(Source texts of formatted documents)
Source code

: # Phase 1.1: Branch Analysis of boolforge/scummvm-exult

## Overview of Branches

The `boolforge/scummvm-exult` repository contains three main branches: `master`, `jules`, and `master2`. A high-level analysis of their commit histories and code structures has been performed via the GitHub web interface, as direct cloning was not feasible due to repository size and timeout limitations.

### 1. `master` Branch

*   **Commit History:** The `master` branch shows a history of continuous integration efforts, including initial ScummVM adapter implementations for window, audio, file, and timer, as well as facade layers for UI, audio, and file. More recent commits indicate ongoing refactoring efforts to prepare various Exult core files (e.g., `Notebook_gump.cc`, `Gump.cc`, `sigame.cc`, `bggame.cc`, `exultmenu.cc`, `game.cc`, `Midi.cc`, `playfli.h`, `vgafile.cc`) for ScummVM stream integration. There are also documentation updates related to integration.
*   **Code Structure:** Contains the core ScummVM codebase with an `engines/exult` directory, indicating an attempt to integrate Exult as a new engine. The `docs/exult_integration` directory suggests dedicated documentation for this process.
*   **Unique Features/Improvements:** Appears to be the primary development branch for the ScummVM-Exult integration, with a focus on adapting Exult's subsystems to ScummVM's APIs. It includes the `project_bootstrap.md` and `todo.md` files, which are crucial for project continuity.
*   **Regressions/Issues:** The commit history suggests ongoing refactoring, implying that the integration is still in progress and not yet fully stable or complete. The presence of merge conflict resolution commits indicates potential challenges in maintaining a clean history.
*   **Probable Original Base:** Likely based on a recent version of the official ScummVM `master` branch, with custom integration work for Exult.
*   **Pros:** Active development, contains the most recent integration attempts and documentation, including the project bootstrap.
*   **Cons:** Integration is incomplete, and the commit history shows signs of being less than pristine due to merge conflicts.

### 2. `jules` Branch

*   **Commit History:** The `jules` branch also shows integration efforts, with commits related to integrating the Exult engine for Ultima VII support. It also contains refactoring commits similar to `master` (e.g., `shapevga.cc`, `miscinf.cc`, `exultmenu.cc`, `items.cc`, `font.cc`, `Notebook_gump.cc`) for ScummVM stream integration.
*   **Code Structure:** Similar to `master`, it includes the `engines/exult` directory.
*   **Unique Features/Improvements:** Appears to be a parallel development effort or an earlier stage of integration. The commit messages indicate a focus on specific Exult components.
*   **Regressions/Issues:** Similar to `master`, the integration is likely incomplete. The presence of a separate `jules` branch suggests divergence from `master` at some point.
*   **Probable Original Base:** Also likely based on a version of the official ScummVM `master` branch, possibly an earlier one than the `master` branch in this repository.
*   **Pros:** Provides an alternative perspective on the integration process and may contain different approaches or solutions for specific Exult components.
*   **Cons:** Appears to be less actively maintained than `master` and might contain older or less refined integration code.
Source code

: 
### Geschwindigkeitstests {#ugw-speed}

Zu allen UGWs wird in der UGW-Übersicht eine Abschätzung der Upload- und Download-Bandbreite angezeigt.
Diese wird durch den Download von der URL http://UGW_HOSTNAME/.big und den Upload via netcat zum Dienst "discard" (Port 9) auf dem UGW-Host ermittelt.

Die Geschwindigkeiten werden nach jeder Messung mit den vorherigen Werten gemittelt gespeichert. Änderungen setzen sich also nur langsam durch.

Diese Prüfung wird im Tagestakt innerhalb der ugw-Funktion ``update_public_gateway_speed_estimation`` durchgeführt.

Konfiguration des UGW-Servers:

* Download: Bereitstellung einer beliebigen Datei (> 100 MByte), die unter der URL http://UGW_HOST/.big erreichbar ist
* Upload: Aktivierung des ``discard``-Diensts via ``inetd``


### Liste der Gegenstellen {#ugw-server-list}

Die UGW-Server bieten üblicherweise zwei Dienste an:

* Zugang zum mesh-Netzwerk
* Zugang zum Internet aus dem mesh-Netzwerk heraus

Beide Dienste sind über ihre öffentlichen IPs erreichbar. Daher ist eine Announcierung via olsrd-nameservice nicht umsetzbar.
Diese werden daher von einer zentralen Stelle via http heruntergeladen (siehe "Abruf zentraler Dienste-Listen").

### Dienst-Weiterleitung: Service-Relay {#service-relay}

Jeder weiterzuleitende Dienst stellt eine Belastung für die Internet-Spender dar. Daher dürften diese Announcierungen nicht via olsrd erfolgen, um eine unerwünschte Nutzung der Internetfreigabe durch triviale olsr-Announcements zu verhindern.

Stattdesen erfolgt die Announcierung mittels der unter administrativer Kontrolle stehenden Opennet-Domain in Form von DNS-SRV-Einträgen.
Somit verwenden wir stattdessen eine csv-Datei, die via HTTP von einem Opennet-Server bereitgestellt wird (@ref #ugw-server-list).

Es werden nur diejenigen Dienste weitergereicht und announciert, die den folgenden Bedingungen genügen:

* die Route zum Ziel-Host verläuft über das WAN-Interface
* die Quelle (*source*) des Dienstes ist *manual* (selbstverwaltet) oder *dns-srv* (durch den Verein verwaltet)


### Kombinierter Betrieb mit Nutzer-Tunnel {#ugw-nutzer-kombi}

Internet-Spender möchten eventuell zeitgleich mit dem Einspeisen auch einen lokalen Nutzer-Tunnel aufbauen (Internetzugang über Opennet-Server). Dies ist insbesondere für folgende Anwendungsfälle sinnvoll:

_YOUR ASSIGNMENT_.
The required output is the entries from their opening line through the line holding "for this process.", repeated exactly, with both end lines kept.

_SOLVED EXERCISE_.
Source code

: # Phase 1.1: Branch Analysis of boolforge/scummvm-exult

## Overview of Branches

The `boolforge/scummvm-exult` repository contains three main branches: `master`, `jules`, and `master2`. A high-level analysis of their commit histories and code structures has been performed via the GitHub web interface, as direct cloning was not feasible due to repository size and timeout limitations.

### 1. `master` Branch

*   **Commit History:** The `master` branch shows a history of continuous integration efforts, including initial ScummVM adapter implementations for window, audio, file, and timer, as well as facade layers for UI, audio, and file. More recent commits indicate ongoing refactoring efforts to prepare various Exult core files (e.g., `Notebook_gump.cc`, `Gump.cc`, `sigame.cc`, `bggame.cc`, `exultmenu.cc`, `game.cc`, `Midi.cc`, `playfli.h`, `vgafile.cc`) for ScummVM stream integration. There are also documentation updates related to integration.
*   **Code Structure:** Contains the core ScummVM codebase with an `engines/exult` directory, indicating an attempt to integrate Exult as a new engine. The `docs/exult_integration` directory suggests dedicated documentation for this process.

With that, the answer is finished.